Oh, Brave New World 

Baalei teshuvah speak candidly about what they left behind and the obstacles they overcame as they acclimated to frum life

B

ecoming a baal teshuvah (BT) might be compared to immigrating to a foreign country, where “immigration” is typically a long, arduous process. “New immigrants” suffer a mighty wallop to the ego. They’re tongue-tied in their new language and bewildered by the system. The newbie BT finds herself well behind the four-year-olds when it comes to knowing the basics of hilchos Shabbos, unable to sing a single Uncle Moishy tune or Avraham Fried niggun.

But Torah is emes, and once people get a taste of it, most don’t want to give it up.

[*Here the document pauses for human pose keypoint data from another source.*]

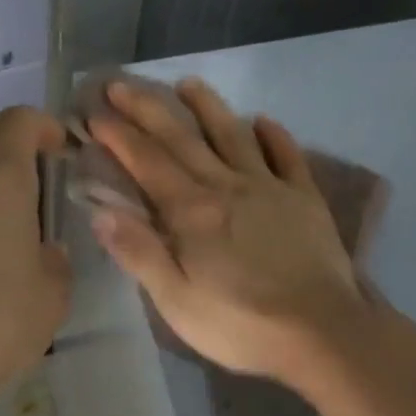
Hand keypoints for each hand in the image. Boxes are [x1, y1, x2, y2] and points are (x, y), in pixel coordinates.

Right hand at [88, 79, 370, 383]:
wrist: (322, 332)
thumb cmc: (240, 324)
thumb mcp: (176, 301)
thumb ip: (139, 252)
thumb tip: (100, 210)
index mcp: (191, 211)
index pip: (146, 162)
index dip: (118, 136)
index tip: (94, 113)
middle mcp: (226, 185)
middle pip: (181, 138)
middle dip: (147, 109)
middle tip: (120, 85)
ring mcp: (269, 187)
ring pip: (232, 134)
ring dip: (207, 106)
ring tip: (188, 83)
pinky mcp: (304, 197)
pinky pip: (286, 155)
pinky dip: (273, 134)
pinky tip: (262, 120)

The joy of having a connection to Hashem, learning Torah, and becoming part of a Jewish community keep them plowing forward, despite the difficulties.

Nobody’s Perfect

Baalei teshuvah are often idealists by nature, and when they discover religion, they sometimes put unnecessary pressure on themselves to get it right all the time.

“We advise people, ‘It won’t be easy,’ ” says Rabbi Moshe Fingerer, the director of the BJX (Brooklyn Jewish Xperience) kiruv center. “When you’ve eaten treif food and done whatever you wanted on Saturdays your entire life, it’s a huge change. But we encourage baby steps. If you try to move forward too fast, it won’t stick. A slow metamorphosis works better.”

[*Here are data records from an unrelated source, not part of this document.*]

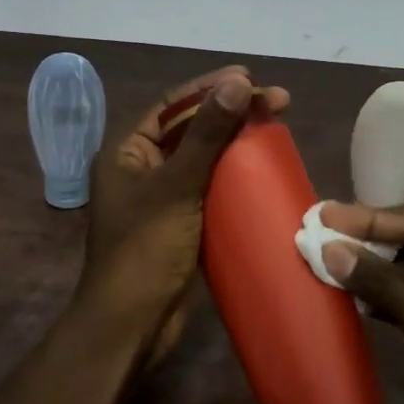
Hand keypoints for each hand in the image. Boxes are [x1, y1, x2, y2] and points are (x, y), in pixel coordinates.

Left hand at [79, 66, 289, 363]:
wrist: (131, 325)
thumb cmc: (145, 250)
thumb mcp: (177, 187)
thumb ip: (206, 136)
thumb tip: (236, 82)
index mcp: (126, 152)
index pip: (172, 107)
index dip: (211, 88)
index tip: (252, 78)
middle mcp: (140, 170)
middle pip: (189, 131)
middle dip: (229, 114)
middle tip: (276, 103)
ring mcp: (160, 200)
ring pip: (201, 161)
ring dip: (234, 145)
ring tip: (274, 130)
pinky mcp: (179, 226)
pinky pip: (208, 191)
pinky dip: (233, 179)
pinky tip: (262, 172)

Rabbi Fingerer reassures his new recruits that everyone, even frum-from-birth Jews (FFBs) who have absorbed halachah since childhood, should consider themselves a work in progress. “Only the Beis Hamikdash possessed perfection,” he tells them. “The rest of us just do our best.”

Among married couples, tensions sometimes arise when one spouse is impatient to progress faster than the other. When Binah, a baalas teshuvah from Boston, got married, she agreed to cover her hair on Shabbos, but wasn’t sure she was ready to do it full-time. In the end, she began covering her hair during the week, too. But her husband, who had enrolled in a kollel, was very anxious that she do it perfectly, and was appalled that she would allow a few strands of hair to peek out from her tichel. “He’d make these embarrassing gestures when we were out in public to tell me some hair was sticking out,” Binah recalls with a laugh. “I hated being pushed! Eventually I went along with him and became stricter, but I didn’t appreciate him not understanding I needed to grow at my own pace.” Couples may likewise clash over taking on chumras like chalav Yisrael, or getting Pesach observance right.

Couples may also struggle with striking the right note in their parenting. Rabbi Avraham Yechiel Hirschman, the rav of Pico Bais Medrash, a shul and community comprised mostly of baalei teshuvah, says, “Most of these people come from homes where they experienced good parenting. Just because they’re now frum doesn’t mean they have to throw away everything they learned from their parents.